Por supuesto que el espionaje no es una novedad, y en tiempos de guerra como los vividos en el siglo XX, parecía existir consenso en cuanto al hecho de que esta era una práctica de Estado legítima en materia de seguridad (en América Latina, fue funcional al terrorismo de Estado como ocurrió en México, Guatemala, Argentina, Brasil o Uurguay, por citar solo unos ejemplos). La literatura y las industrias culturales hollywoodenses tambieron hicieron su parte para naturalizar el espionaje en el imaginario de la cultura occidental.
Pero que en tiempo de paz (¿?) opere a escala planetaria una maquinaria de espionaje capaz de alcanzar a cualquier ciudadano, en cualquier país y en cualquier momento, con solo conectarse a un ordenador o un teléfono móvil, solo confirma que la promesa de una guerra infinita, como la había anunciado George W. Bush tras los atentados del 11 de setiembre de 2001, finalmente se materializó bajo el mandato del presidente Barack Obama: nada más y nada menos, que el Premio Nobel de la Paz. De nuevo, George Orwell tenía razón: bajo el imperio del Gran Hermano, la guerra es paz, la libertad es la esclavitud y la ignorancia es la fuerza.
Más allá de la trama de espías y la vigilancia permanente, el problema de fondo es otro: Estados Unidos y la vieja Europa, el mundo libre como se autoproclamaron alguna vez, y que durante los últimos dos siglos han intentado ocultar por todos los medios posibles sus profundas raíces colonialistas y su irrenunciable vocación imperialista, contemplan ahora no solo el fracaso del capitalismo, sino también su traición a los principios democráticos –la libertad de expresión y conciencia, el respeto a la legalidad y el Derecho Internacional, la igualdad y la no discriminación- con los que pretenden dictar cátedra a sus enemigos y que incluso los utilizan para justificar guerras e intervenciones de todo tipo.
Hoy, la vara del fanatismo de Occidente –el de unas democracias liberales que son cada vez menos liberales y menos democráticas- se rompe y golpea ahora en el rostro a los gendarmes del colonialismo noratlántico. Y si es cierto, como la denunció el presidente boliviano
Evo Morales en una entrevista para la cadena rusa RT, que el atropello que sufrió por parte de los países europeos (que no hubieran hecho lo mismo contra Vladimir Putin o Xi Jinping) obedece finalmente a que su pecado y su delito “es ser indígena y antimperialista”, no menos cierto es lo que escribió el periodista
Eduardo Febbro, del diario argentino Página/12: el agravio cometido contra Evo Morales “no hizo más que poner en evidencia la inexistencia de Europa como entidad autónoma y libre y, de paso, la recolonización del Viejo Mundo por Estados Unidos”.
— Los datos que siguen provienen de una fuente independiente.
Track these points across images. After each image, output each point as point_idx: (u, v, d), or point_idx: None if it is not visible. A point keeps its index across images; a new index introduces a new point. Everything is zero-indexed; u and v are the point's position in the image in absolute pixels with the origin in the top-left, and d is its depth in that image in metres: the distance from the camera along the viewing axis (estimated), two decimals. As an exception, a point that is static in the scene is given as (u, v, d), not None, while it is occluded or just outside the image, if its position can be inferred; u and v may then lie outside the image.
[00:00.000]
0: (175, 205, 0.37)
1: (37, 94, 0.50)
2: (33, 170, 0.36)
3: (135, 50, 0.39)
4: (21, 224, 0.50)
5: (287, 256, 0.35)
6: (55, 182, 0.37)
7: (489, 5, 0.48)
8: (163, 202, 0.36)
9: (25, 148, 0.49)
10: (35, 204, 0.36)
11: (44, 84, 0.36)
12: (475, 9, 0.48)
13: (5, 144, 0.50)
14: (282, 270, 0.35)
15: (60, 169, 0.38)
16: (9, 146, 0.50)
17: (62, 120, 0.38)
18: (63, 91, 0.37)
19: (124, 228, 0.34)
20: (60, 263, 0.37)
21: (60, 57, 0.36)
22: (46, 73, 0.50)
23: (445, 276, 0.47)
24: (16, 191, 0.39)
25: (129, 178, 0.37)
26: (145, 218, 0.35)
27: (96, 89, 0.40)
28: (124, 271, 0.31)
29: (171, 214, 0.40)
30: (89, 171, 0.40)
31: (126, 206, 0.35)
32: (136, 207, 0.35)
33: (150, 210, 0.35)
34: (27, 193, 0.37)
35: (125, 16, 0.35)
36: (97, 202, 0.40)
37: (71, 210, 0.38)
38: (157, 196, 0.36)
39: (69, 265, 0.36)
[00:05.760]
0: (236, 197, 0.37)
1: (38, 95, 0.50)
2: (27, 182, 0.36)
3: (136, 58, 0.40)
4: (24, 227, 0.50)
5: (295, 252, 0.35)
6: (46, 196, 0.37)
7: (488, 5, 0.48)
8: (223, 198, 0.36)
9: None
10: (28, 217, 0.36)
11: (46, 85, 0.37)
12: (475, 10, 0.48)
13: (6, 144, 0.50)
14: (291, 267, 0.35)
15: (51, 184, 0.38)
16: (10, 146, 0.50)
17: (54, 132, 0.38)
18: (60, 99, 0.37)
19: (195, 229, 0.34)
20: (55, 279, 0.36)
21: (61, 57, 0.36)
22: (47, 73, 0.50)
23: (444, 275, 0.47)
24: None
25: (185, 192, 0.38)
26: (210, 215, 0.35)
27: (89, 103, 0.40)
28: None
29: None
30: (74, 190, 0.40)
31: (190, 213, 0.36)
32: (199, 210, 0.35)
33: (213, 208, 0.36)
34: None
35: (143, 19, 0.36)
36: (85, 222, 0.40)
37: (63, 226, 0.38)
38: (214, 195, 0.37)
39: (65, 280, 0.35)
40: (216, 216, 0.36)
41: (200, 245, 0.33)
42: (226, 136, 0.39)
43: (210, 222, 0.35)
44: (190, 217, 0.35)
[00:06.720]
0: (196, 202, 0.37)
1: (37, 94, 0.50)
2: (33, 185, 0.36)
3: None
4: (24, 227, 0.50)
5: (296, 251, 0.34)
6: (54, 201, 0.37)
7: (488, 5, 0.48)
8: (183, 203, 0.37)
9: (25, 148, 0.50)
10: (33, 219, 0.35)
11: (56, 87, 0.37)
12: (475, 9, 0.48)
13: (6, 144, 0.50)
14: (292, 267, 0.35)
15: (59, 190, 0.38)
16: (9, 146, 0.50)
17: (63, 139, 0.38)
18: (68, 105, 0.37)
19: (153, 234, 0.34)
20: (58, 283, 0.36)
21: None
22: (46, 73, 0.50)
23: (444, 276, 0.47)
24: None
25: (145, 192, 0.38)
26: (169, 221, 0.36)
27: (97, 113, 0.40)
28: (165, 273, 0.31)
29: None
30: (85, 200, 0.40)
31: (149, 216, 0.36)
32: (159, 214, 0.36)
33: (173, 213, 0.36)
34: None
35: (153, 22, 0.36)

Hace más de medio siglo, en 1950, en una Francia que emergía devastada de la Segunda Guerra Mundial, el intelectual martiniqueño Aimé Césaire supo levantar su voz para advertir la crisis de Europa y, en un sentido más amplio, del proyecto civilizatorio de Occidente. Y en su Discurso sobre el colonialismo –al que deberíamos volver una y otra vez- escribió: “Una civilización que hace trampas con sus principios es una civilización moribunda. (…) Presentada ante el tribunal de la razón, y ante el tribunal de la conciencia, esta Europa no puede justificarse; [porque] cada vez más, se refugia en una hipocresía tanto más ociosa cuanto que cada vez tiene menos posibilidades de engañar. Europa es indefendible”.
En el siglo XXI, ya no quedan dudas: esa Europa arrodillada, y el imperialismo estadounidense que la somete, son política y moralmente indefendibles.